BEING 'YOUNG AND CONSCIOUS'
University District resident Bob Greenspun (HypnoBob to his fans) has been practicing the art of hypnosis since he was a kid.
Inspired by a teacher he had during the '70s who led his 10-year-old mind in guided meditation and self-hypnosis, Greenspun was hooked by his ability "to be so young and to become so conscious."
After pursuing other careers, he said, the idea of a hypnosis act came to him around 2002.
"I was looking for something new," he explained. After receiving positive response for his performances, Greenspun realized he had tapped into an unfilled void in Seattle. "There hasn't been a long-running hypnotist show in Seattle since the '70s."
While he makes it a point to let audiences know he is not a hypno-therapist, rather simply a performer, Greenspun still feels the benefits of his hypnosis methods are vast.
He cites several friends who have used hypnotherapy very effectively to overcome nicotine addictions, anxiety or other personal afflictions. Greenspun, however, prefers to enlist his own talents when it comes to easing his everyday maladies.
"I personally use self-hypnosis almost every night to help me sleep," he said. He has even introduced hypnosis to his 20-month-old daughter.

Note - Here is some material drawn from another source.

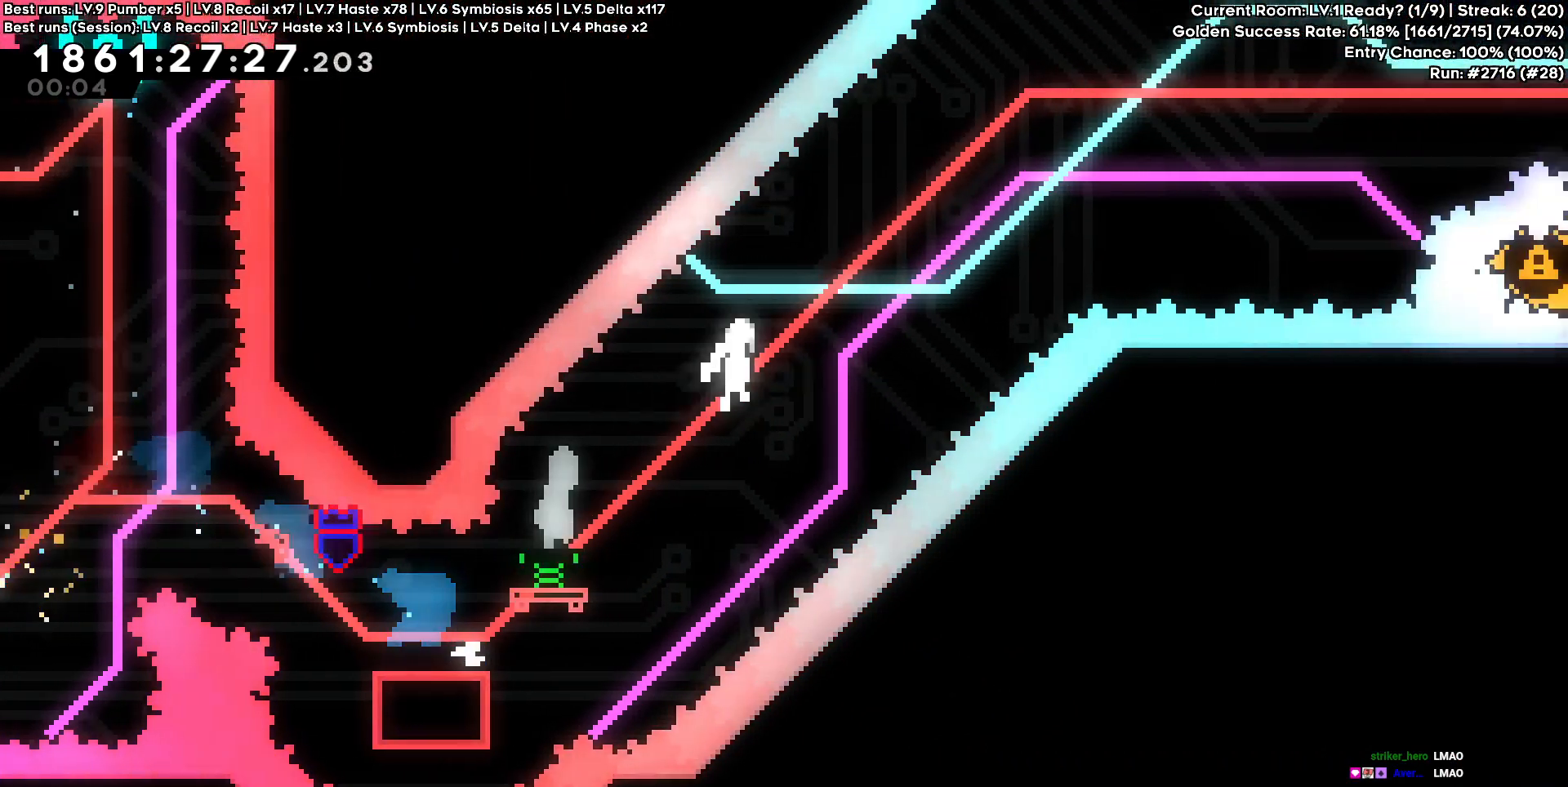
{"keys": ["d"], "events": []}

HypnoBob claims a mere 30 minutes of successful hypnosis is equivalent to six hours of deep sleep, leaving participants energetic and eager to take on the rest of the evening.
HypnoBob is not alone in his faith.
Saturday's most entertaining hypnosis patient, local sex educator Anita Bettone, has also used hypnosis for to cure her anxiety. This show was her first hypnotic experience purely for entertainment.
Still a bit groggy from her induced trance, Bettone could only reply, "I don't know, I don't know. It was weird. But I feel good, but like I just worked out. I'm sweating."
FROM THE AUDIENCE
Even more reclusive individuals can participate, using the text-message option from their phones to send suggestions directly to Bob throughout the night, or even attempting the hypnosis from their seats.
One guest in particular, an elderly gentleman, seemed to need a little persuasion of this as he eagerly crossed his legs, folded his hands across his lap and nodded off to HypnoBob's trance-inducing voice.
What follows is a post-hypnotic suggestion/word association that has participants behaving in ways otherwise best left behind closed doors. Luckily, the show's $12 cover charge let's one play voyeur, guilt-free.
"It would be cool to have a long-running, weekly show in the area," Greenspun said. His ultimate goal would be to perform this show in a Theatre of Hypnosis that would cater to Seattle's healthy tourist crowd.
"A lot of what I do is being a performer," Greenspun said, "and I can't think of another type of performance that's less predictable."